No problem. It could be that i sound as a newbie here, because i am hurrying up. At my age, when possible, i try to skip over many steps. But you are right too, that even a basic tutorial could help. Working with agents on a map is like a game. Could be fun and more bearable. I would fall in deep depression if i had to work with numbers for finances. And i can not develop something to sell it to Waymo. People who are developing autonomy software for a German car maker said on a video that they would perfectly need millions of kilometers of driving video data recorded. I can not develop at home such an exigent project. Training a NN to sum two numbers is a too small challenge. A simple silly looking 2D agent could practically introduce me to RNNs. And i speculate that the GPU of my laptop is enough for such a small silly looking task.

@joej I agree i have psychological problem about premature optimizations. And i am not ashamed to say i failed at my current/last project. It is a failure of not being able to finish it. I believe when i finish, it will work.

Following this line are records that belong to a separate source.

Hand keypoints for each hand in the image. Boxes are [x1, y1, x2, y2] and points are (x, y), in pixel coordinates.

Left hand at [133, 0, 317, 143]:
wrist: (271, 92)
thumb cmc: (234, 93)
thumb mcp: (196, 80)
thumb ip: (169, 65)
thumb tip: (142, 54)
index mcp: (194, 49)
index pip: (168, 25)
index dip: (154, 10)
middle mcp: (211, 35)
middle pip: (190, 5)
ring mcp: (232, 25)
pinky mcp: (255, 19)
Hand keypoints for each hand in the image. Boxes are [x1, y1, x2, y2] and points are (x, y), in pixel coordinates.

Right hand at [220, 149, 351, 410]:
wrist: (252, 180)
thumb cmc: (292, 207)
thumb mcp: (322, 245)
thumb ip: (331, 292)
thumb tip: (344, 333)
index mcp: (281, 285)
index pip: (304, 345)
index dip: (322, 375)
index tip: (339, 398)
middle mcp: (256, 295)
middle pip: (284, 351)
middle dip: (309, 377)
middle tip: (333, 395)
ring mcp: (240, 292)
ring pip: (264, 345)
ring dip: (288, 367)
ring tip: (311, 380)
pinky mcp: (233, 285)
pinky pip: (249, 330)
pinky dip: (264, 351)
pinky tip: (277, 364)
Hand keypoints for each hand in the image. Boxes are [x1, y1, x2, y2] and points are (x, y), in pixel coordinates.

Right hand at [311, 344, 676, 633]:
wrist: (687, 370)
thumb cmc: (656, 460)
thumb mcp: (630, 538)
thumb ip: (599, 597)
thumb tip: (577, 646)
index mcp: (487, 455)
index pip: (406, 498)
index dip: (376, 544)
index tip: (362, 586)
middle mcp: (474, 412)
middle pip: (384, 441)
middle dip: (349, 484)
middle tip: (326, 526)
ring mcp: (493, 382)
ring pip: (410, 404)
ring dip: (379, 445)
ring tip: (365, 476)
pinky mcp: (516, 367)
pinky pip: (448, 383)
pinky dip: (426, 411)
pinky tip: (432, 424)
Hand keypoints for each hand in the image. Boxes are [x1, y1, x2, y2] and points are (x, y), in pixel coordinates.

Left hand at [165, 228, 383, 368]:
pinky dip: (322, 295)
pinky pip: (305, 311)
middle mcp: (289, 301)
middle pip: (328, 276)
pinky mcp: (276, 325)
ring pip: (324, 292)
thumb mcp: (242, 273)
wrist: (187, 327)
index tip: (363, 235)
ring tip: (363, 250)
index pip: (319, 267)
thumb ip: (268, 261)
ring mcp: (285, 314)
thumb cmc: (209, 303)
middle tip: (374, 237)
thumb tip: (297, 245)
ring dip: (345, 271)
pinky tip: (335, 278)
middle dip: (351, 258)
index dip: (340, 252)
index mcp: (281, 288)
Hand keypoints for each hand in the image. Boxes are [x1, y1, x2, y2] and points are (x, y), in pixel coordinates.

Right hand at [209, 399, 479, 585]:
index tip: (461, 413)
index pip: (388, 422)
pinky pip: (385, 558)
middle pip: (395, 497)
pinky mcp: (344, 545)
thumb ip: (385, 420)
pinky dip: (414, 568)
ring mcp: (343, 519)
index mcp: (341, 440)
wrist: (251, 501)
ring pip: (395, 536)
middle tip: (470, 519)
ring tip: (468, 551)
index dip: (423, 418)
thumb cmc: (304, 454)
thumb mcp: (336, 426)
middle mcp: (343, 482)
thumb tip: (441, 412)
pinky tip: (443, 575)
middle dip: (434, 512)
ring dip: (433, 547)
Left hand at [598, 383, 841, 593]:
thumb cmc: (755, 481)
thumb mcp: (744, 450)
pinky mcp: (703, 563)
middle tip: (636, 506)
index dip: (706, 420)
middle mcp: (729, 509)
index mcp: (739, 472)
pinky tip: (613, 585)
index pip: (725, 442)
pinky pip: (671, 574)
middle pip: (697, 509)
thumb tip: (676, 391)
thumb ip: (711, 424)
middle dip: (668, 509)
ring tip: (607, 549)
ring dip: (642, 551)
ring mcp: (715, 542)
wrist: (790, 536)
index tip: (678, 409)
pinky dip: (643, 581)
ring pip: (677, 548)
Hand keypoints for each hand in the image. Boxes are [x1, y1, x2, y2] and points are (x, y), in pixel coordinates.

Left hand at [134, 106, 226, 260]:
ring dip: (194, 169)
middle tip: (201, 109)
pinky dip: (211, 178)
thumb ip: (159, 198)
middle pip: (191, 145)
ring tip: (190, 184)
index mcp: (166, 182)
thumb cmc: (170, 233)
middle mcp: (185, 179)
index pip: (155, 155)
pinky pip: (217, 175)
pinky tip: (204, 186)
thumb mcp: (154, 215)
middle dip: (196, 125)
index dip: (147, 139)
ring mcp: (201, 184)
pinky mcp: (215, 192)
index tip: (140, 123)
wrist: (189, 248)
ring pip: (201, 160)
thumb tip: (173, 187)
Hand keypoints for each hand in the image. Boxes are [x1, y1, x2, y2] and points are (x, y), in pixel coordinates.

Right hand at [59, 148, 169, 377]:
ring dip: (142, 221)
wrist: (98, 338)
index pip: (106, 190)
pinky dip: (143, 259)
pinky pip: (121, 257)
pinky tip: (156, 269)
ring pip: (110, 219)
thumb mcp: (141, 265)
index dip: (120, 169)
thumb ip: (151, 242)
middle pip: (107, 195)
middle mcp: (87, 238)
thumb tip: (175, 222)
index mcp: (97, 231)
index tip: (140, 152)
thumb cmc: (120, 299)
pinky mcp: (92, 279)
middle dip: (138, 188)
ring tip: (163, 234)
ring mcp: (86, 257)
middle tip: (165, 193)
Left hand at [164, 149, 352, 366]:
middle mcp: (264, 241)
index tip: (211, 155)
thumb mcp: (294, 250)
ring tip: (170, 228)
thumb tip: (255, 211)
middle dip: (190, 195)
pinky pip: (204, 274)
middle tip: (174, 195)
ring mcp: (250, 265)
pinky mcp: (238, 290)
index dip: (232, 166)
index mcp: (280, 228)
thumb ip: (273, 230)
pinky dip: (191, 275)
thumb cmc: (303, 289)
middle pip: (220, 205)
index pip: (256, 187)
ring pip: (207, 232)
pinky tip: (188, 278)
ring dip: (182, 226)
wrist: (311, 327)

I could try to switch to the CPU at least part of the workload. And later pass it to the GPU. I wait 15 minutes in total to test the result every time i make a minor change in the shader. So i could accept the CPU taking 10 minutes to compute. I need tests to know that. When i finish the current shader.

Does not sound your premature optimizations were enough. We have cars which do CV in real time.

Anyways, i see you do not consider to give up, and i got the thread wrong.